RECORDS PROVIDED:
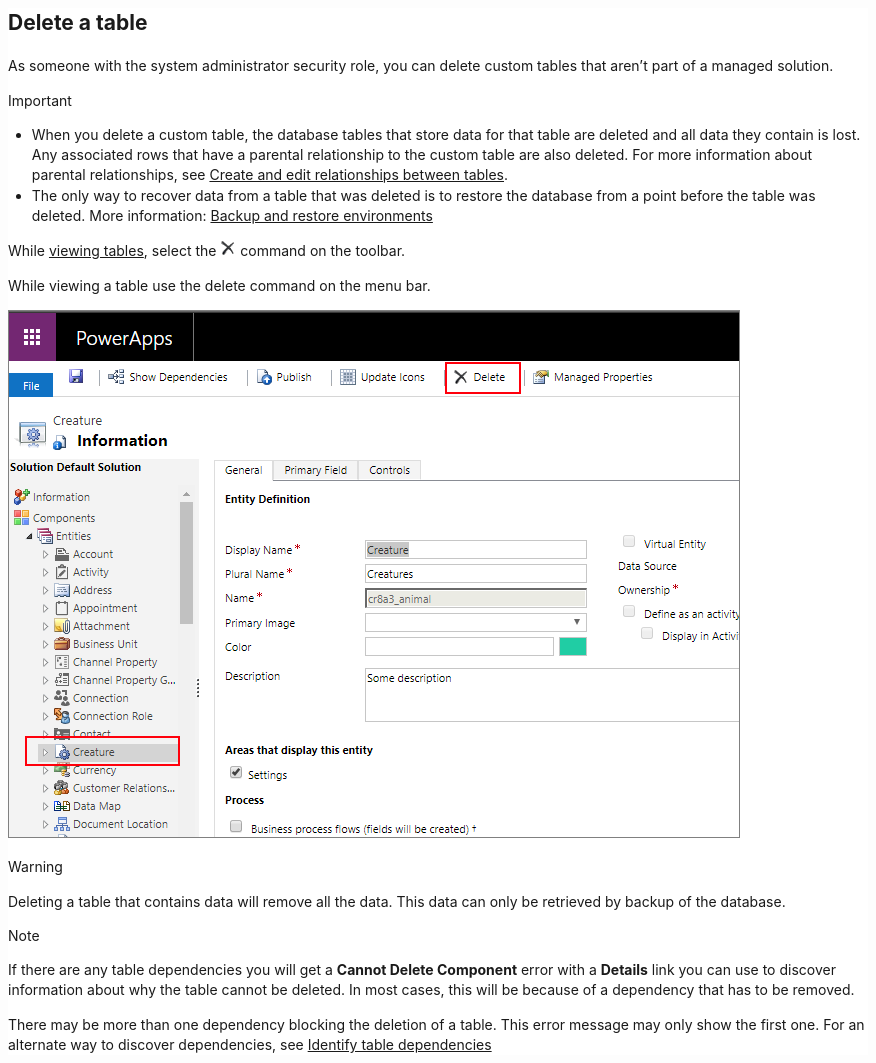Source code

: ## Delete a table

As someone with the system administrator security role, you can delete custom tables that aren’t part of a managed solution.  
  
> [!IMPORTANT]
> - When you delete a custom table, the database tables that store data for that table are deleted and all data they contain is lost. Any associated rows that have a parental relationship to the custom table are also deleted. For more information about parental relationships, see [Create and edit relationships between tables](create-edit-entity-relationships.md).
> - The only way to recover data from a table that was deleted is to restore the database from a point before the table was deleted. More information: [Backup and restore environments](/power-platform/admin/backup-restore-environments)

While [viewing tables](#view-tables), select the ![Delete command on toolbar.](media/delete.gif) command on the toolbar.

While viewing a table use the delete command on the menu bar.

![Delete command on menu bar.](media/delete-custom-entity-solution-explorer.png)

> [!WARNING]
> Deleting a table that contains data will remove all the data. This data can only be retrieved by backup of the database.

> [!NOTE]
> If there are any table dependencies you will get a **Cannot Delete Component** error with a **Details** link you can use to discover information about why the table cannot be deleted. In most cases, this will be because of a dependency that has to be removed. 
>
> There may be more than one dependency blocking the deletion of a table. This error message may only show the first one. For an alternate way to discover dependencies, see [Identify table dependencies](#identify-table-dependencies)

WHAT YOU WILL DO: Above are several records. Count the lines among them that contain "solution" and give only the total.

RESPONSE TO THE TASK: 2